**Task:**
Count the lines in the entries below that contain the string "left", and give only the number.
** Begin Dataset rows **
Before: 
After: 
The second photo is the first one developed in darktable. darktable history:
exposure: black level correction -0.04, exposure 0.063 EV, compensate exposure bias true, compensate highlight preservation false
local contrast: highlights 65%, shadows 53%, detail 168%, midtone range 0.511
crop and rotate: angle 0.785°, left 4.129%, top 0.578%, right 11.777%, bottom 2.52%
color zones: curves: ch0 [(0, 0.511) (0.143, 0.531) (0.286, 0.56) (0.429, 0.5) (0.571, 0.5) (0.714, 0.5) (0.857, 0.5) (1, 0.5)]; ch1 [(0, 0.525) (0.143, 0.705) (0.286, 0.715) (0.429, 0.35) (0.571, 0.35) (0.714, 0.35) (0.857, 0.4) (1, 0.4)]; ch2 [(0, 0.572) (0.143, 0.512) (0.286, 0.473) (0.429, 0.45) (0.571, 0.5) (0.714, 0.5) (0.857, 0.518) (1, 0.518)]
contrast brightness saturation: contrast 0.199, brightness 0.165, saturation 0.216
** End Dataset rows **
** Begin Dataset rows **
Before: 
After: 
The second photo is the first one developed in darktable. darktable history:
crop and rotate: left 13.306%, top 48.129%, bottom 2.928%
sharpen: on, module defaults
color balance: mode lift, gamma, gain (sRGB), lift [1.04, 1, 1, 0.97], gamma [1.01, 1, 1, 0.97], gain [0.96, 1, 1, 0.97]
** End Dataset rows **
** Begin Dataset rows **
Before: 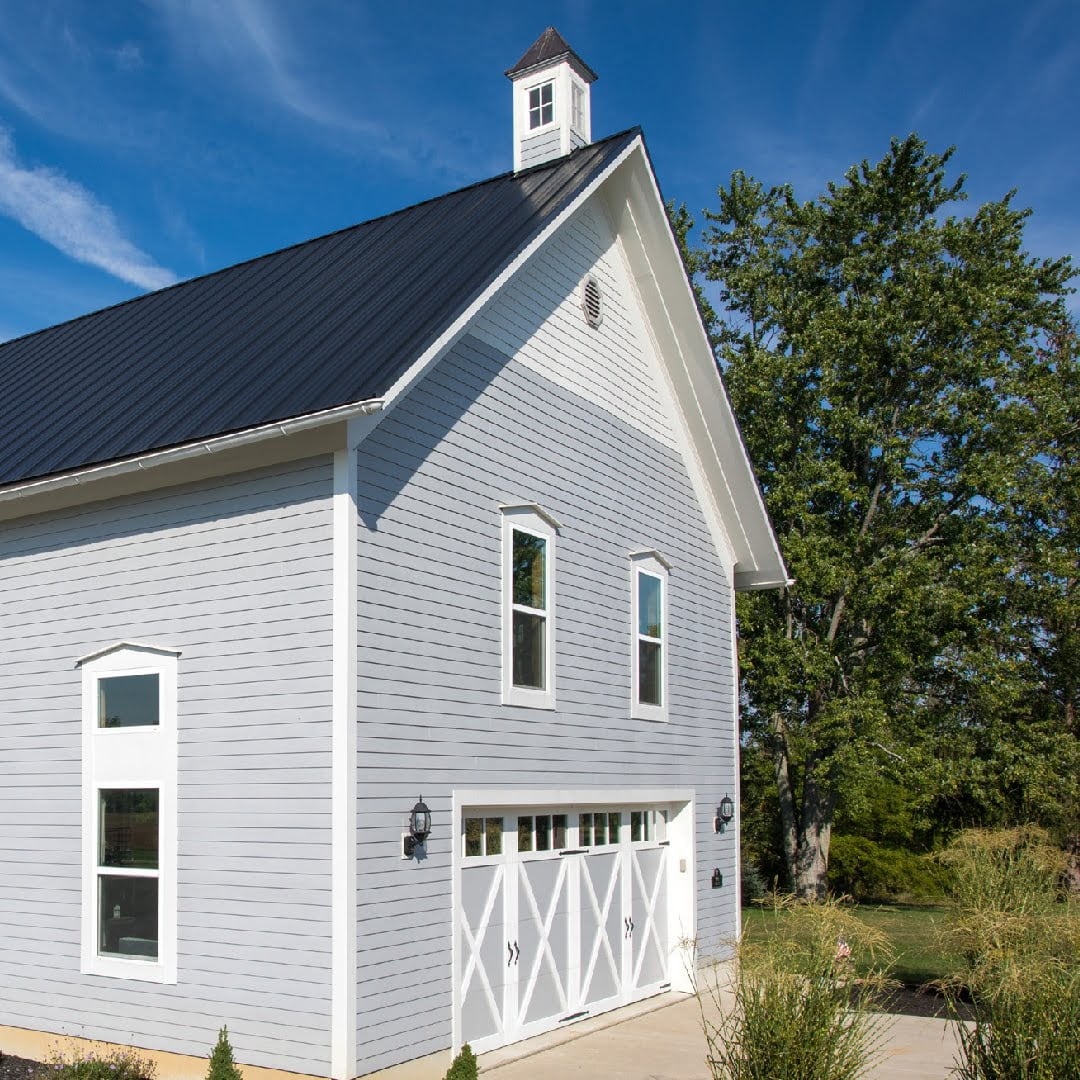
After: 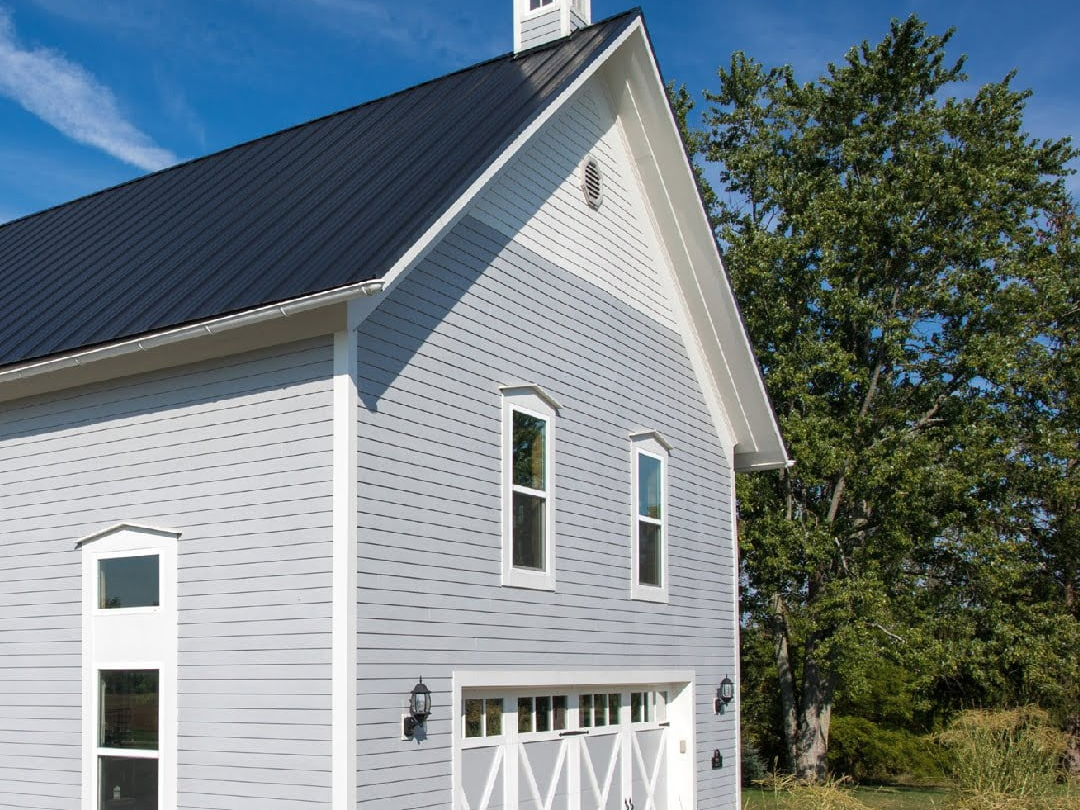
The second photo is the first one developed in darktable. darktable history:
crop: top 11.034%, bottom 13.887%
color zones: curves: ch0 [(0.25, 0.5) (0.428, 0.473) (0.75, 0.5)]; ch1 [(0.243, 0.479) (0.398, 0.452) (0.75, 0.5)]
** End Dataset rows **
**Exercise output:**
2